** Begin Provided text **

Data Visualisation


In [2]:
import pandas as pd
import numpy as np
import seaborn as sns
import matplotlib.pyplot as plt

Chart Attributes

Pyplot - Size, Title, Axes Labels, Axes Range


In [34]:
plt.figure(figsize = [15, 5])
plt.title('My plot')
plt.xlabel('X values')
plt.ylabel('Count of values')
plt.xlim([0, 10])
plt.ylim([0, 5])


Out[34]:
(0, 5)

Axes - Set Range

ax.set_ylim([0, 1])
ax.set_xlim([0, 1])

Count of Each Label in Column of DataFrame (Histogram)


In [7]:
data_dict = {
    'x': [0, 1, 1, 2, 1, 0, 0, 1, 2, 1, 1],
    'y': [1, 1, 1, 1, 1, 0, 0, 0, 1, 2, 1]
}

df = pd.DataFrame(data=data_dict)

plt.title('My plot')
plt.xlabel('X values')
plt.ylabel('Count of values')
sns.countplot(df['x']);


Percentage of Each Label in Column of DataFrame


In [22]:
data_dict = {
    'x': [0, 1, 1, 2, 1, 0, 0, 1, 2, 1, 1],
    'y': [1, 1, 1, 1, 1, 0, 0, 0, 1, 2, 1]
}

df = pd.DataFrame(data=data_dict)
percentage_dist = df['x'].value_counts(normalize=True).sort_index()
ax = sns.barplot(x=percentage_dist.index, y=percentage_dist.values)
ax.set_ylim([0,1]);


Count of (Continuous) Values in Column of DataFrame


In [45]:
mu, sigma = 0, 0.1 # mean and standard deviation
data_dict = {
    'x': np.random.normal(mu, sigma, 1000)
}

df = pd.DataFrame(data=data_dict)
plt.hist(df['x'], bins=np.arange(start=-0.4, stop=0.4, step=0.05));

** End Provided text **
** Begin Record extracts **

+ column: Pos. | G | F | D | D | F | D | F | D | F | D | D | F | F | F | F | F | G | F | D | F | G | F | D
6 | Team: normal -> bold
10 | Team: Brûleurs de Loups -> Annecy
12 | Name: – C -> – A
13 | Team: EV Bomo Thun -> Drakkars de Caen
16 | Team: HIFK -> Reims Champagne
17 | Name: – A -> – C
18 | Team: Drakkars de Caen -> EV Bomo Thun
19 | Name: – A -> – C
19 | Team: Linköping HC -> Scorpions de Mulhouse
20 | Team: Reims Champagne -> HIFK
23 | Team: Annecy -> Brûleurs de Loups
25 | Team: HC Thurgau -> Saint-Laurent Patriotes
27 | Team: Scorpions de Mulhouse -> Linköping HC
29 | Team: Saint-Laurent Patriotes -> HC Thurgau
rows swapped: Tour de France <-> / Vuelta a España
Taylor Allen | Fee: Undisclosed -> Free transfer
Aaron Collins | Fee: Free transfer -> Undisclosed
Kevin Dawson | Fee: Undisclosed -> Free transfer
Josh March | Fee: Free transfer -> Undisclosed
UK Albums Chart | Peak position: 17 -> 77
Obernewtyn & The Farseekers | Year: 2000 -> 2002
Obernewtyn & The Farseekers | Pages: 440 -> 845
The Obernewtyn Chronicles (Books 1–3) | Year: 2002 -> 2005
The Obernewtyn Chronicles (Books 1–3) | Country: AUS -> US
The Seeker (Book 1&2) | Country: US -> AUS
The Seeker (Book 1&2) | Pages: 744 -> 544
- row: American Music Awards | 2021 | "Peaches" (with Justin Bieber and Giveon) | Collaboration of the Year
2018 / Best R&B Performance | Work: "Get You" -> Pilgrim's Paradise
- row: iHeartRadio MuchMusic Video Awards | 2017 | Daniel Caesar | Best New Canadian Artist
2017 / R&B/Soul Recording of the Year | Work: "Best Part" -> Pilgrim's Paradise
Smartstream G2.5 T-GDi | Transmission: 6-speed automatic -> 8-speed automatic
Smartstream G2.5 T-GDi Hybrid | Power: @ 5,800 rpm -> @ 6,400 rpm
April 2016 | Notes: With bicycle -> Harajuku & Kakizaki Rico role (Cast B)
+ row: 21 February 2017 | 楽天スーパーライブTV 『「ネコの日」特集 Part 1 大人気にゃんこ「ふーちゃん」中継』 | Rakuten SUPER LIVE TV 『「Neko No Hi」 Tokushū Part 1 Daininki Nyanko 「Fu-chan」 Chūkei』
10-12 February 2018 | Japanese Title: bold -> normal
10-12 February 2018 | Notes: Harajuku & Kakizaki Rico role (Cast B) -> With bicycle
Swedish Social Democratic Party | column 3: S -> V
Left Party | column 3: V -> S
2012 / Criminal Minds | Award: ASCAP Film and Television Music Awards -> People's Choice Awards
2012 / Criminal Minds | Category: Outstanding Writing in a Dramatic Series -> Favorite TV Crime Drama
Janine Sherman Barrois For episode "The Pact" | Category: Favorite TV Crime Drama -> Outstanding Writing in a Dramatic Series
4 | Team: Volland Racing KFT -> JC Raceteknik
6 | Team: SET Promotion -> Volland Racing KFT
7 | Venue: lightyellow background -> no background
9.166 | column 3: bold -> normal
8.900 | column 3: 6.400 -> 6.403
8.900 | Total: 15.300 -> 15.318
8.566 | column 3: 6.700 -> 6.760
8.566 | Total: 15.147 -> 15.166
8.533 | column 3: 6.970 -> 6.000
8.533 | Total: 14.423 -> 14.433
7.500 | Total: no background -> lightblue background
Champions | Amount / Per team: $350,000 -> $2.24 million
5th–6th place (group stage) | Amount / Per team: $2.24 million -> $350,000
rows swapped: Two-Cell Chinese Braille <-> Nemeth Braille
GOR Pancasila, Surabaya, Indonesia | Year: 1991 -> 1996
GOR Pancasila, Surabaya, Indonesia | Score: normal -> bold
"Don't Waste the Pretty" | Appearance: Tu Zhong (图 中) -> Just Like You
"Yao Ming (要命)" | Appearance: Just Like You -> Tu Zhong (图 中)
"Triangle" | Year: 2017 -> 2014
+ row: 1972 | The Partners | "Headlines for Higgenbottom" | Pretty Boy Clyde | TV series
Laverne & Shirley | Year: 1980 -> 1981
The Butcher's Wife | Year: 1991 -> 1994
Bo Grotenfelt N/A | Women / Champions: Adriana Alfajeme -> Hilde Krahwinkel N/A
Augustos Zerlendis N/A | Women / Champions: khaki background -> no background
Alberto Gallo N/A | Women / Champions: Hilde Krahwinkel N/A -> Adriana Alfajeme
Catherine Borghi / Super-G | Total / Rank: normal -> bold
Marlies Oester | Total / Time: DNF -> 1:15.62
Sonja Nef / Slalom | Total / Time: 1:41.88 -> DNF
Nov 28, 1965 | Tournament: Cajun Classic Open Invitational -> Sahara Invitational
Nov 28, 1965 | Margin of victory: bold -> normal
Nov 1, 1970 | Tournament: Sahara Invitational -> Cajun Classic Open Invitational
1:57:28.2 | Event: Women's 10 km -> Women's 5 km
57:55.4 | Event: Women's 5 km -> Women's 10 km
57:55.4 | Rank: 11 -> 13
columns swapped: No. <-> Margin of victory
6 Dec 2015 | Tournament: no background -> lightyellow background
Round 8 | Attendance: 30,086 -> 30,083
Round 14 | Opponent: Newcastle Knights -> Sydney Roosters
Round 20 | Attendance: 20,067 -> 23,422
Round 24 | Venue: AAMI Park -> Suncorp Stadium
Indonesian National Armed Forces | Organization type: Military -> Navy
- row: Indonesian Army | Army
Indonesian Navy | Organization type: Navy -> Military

** End Record extracts **

Do this —
Answer these about the plotting notes:
1. What figure size is passed to plt.figure?
2. In the percentage section, what argument is given to value_counts?
3. In the last code block, what mean and standard deviation are set?
Answer from the plotting notes alone, not from the data.

Exercise output —
1. [15, 5]
2. normalize=True
3. A mean of 0 and a standard deviation of 0.1